101 Best Sales and Marketing Ideas
IDEA 39:
LINE UP THE WHOLE TEAM BEHIND THE SALES PERSON
I once telephone the office of sales person I dealt with regularly for a while (in a plastics company from which I bought ring binders to use on training courses). Since he was usually out “on the road”, I did not expect to find him in except by chance. I asked the switchboard operator for him by name and without comment, and was told, “I’m afraid he’s rarely in the office during the day. He’s only a salesman”. Only a salesman? This was a guy who had spent time telling me that he was the most important contact I could have in his organization, and for all I knew his image was being regularly sabotaged by such remarks on a daily basis.
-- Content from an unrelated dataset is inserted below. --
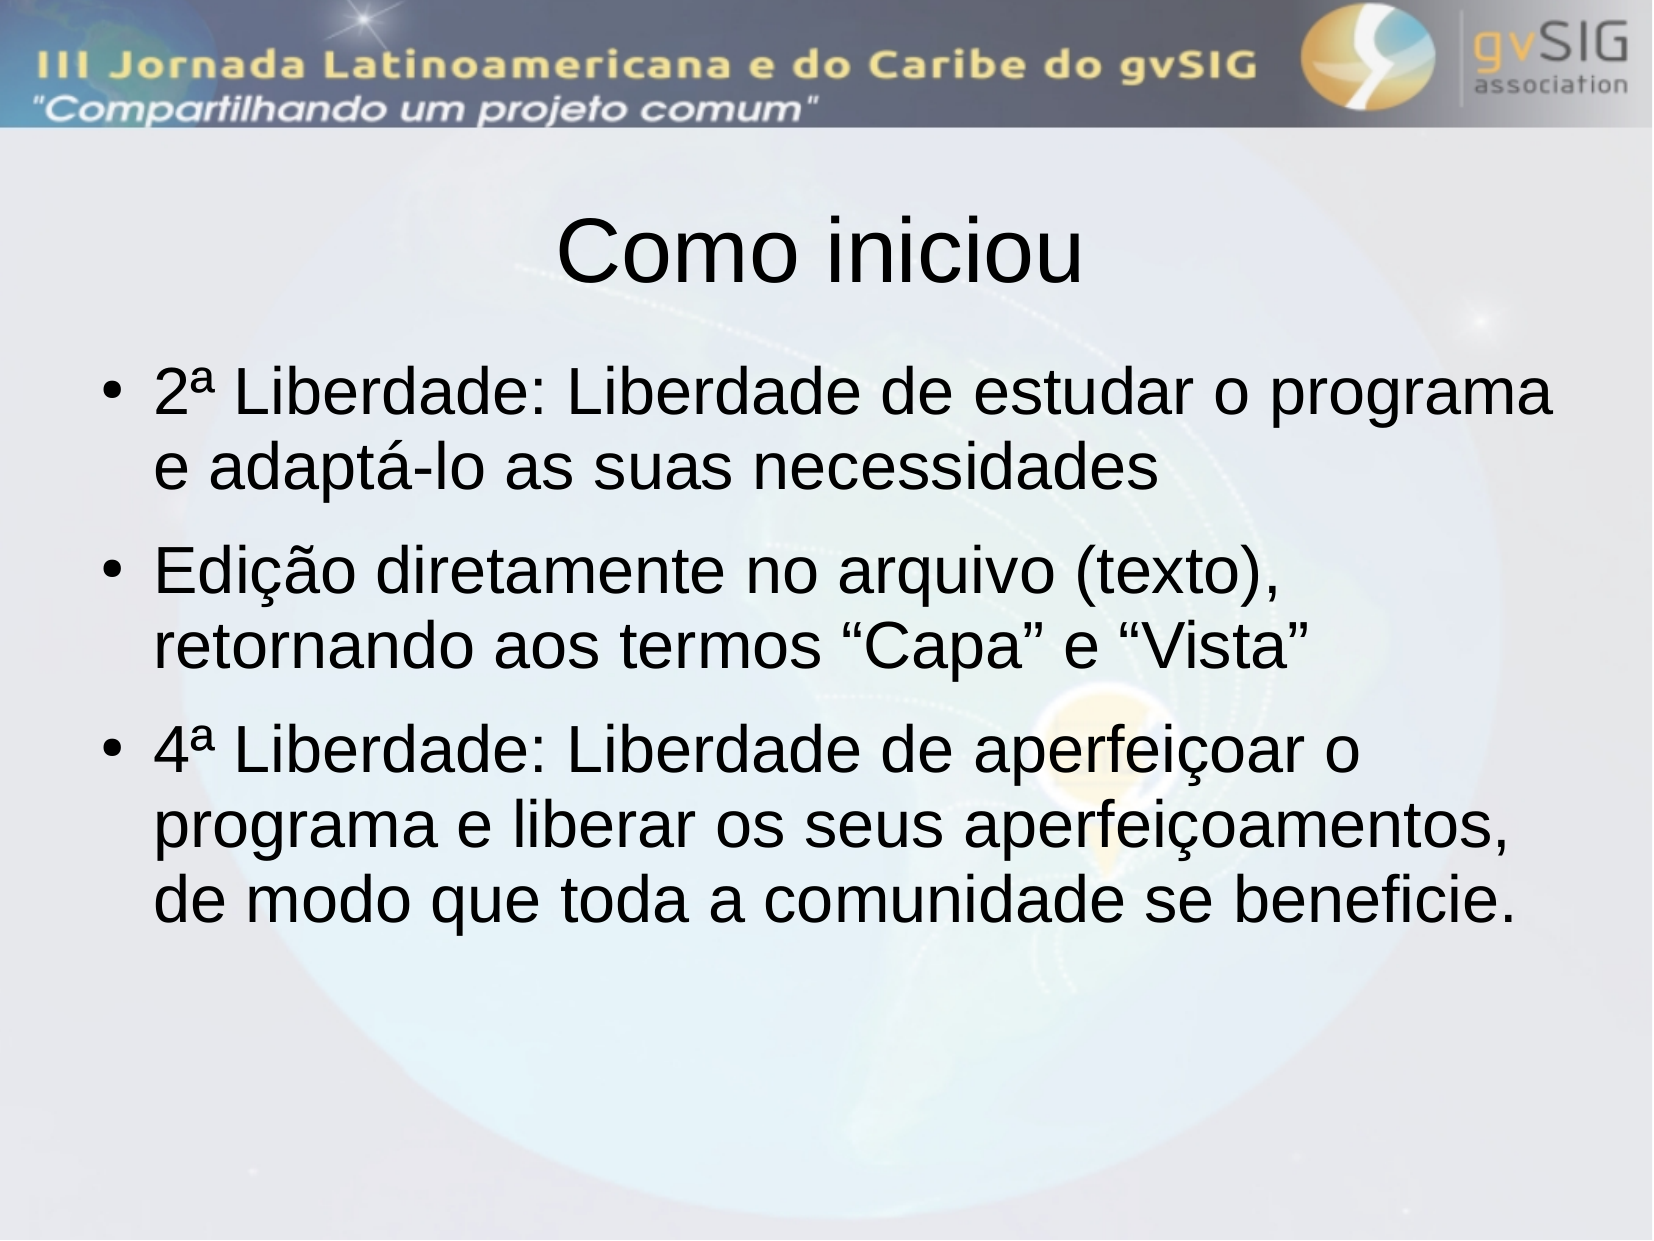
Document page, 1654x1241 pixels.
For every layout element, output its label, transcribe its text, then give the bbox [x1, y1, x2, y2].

If you wonder why this occurs, consider: there can be something of them and us situation between inside staff and field sales staff. Largely, in my view, this is because the sales role is not understood. The prevailing image is of people able to swan about in their smart company cars all day with very little supervision. If the sales side is misunderstood, then the sales side must do something about it. Support staff and what they do are intimately connected with sales activity. If the sales person asks someone to send samples, for example, and they are late going out, then it is sales person who gets the customer moaning at them. It’s tempting to lay blame – it’s those in dispatch again – but this does not really help the customer.
Idea
From a plastics binder company …
I told my plastics binders contact about my experience, and he was incensed. He led a campaign to educate a variety of people around his organization, dispatch, the accounts department, and so on to spend time with him out visiting customers. Most were instantly more appreciative of the job the field sales team did, and cooperation and collaboration increased markedly as a result; so too did overall customer service. Such action could be described as a short, sharp shock to the people involved. Its effect would need reinforcing later on, but that too is worthwhile.
In practice
- Consider who you might educate about your sales roles and what difference might it make to service and to your sales results.
- Make this a regular job, briefing new appointees as they arrive.